*Goal of the exercise*:
Below is some data. Retype exactly the lines starting at the one with "index dip: (84, 130)" and ending at the one with "thumb mcp: (582, 837)".

:::::

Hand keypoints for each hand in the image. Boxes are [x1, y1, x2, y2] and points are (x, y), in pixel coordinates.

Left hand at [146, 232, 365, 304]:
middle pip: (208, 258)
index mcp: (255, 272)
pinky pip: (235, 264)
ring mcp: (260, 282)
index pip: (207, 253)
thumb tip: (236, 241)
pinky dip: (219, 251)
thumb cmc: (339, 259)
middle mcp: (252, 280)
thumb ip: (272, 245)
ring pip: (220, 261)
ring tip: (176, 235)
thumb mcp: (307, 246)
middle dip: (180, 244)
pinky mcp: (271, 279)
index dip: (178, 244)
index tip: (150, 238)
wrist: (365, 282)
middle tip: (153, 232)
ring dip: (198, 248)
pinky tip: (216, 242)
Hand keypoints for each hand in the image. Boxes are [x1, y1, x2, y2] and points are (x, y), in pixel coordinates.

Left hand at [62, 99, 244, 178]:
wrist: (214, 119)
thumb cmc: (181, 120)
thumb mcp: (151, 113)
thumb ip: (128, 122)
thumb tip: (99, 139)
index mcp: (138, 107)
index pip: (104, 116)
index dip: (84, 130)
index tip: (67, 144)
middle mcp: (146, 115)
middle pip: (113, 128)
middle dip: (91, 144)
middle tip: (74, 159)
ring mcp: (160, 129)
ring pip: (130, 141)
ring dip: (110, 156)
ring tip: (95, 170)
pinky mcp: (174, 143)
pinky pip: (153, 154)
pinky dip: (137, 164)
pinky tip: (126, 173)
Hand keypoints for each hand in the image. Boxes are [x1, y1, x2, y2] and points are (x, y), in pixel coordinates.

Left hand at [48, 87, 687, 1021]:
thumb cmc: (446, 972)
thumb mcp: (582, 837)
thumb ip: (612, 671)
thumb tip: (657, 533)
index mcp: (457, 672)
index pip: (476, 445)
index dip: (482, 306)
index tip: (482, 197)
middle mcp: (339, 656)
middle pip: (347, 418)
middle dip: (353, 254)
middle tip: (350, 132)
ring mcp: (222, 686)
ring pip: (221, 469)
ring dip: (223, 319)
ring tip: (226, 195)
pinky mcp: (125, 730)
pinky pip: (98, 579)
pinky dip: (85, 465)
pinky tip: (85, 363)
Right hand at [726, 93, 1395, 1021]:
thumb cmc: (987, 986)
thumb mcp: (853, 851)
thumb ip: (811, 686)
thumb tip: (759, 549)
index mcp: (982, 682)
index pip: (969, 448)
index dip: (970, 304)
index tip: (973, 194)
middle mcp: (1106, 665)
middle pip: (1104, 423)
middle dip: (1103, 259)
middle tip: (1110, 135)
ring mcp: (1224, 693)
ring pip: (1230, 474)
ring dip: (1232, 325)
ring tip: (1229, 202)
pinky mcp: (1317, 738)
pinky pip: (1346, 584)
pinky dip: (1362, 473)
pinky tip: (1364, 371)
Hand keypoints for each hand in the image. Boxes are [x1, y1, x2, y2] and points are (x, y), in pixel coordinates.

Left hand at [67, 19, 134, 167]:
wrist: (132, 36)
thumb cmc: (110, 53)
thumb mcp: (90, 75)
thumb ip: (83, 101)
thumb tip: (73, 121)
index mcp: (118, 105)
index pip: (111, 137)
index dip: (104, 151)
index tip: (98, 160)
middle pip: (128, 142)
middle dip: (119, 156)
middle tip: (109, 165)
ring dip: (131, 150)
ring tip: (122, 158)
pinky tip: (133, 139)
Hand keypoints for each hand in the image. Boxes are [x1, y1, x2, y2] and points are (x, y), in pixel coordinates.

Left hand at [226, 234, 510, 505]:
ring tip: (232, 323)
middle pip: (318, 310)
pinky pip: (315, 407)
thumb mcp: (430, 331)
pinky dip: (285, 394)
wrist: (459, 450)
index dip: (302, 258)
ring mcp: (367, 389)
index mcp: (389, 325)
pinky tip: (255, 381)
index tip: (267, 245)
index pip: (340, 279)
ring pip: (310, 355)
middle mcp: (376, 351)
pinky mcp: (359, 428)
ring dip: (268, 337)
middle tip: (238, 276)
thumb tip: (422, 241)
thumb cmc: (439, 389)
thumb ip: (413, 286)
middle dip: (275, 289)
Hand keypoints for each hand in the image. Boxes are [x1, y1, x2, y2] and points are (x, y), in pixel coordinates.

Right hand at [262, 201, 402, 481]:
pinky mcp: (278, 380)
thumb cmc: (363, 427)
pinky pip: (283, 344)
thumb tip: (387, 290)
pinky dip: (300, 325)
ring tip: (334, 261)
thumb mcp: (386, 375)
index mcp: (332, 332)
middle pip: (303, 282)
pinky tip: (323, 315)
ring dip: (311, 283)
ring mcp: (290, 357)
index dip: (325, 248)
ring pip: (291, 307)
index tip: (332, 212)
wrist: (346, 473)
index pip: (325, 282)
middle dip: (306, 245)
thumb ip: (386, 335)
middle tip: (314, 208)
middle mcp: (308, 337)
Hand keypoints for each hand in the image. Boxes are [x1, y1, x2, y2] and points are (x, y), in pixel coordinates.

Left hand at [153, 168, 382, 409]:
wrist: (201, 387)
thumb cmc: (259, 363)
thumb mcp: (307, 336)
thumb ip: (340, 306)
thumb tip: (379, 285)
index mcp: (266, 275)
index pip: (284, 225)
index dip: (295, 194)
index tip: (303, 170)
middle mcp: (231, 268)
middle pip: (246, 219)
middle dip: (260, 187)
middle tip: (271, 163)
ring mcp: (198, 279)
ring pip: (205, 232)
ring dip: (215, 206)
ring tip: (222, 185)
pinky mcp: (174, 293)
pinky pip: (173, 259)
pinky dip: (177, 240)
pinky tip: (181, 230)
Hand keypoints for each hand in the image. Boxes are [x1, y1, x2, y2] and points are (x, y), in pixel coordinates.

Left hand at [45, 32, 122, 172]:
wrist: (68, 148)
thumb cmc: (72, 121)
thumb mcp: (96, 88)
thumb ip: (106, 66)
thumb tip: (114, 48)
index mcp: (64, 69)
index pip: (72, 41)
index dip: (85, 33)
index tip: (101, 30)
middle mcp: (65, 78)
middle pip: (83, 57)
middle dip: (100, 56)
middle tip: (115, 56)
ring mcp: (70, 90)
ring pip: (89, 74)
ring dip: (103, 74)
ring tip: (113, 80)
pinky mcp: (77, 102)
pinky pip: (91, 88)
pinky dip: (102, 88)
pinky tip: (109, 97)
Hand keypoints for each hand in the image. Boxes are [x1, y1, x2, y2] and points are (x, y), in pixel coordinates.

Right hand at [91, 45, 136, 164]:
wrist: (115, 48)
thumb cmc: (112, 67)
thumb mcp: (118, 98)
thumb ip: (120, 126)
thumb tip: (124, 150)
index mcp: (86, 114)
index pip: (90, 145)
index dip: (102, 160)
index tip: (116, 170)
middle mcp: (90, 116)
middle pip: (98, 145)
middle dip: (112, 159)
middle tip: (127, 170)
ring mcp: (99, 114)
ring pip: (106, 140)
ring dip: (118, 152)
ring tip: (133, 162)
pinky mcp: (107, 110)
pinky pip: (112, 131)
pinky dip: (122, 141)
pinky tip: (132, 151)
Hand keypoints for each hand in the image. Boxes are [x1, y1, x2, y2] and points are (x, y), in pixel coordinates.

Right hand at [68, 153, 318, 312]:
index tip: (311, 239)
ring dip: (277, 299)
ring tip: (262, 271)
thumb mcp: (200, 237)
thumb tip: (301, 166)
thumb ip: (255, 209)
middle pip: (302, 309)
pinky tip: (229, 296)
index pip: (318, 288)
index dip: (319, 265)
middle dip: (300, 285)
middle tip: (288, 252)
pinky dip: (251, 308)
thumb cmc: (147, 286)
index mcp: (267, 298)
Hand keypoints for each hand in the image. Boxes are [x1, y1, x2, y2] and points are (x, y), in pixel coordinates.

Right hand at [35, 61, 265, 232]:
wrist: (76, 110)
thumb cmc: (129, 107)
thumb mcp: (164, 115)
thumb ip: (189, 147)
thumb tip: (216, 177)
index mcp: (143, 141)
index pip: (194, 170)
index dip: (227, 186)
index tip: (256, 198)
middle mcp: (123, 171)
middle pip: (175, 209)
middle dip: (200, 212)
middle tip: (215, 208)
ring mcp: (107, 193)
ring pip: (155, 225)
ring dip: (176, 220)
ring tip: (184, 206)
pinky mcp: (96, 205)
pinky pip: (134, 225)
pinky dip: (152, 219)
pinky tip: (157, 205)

:::::

*Output for this task*:
index dip: (84, 130)
index tip: (67, 144)
middle mcp: (146, 115)
middle pip: (113, 128)
middle dip: (91, 144)
middle tip: (74, 159)
ring mcp: (160, 129)
ring pip: (130, 141)
ring dip: (110, 156)
ring tip: (95, 170)
pinky mcp: (174, 143)
pinky pip: (153, 154)
pinky dip: (137, 164)
pinky tip: (126, 173)
Hand keypoints for each hand in the image. Boxes are [x1, y1, x2, y2] and points are (x, y), in pixel coordinates.

Left hand at [48, 87, 687, 1021]:
thumb cmc: (446, 972)
thumb mcp: (582, 837)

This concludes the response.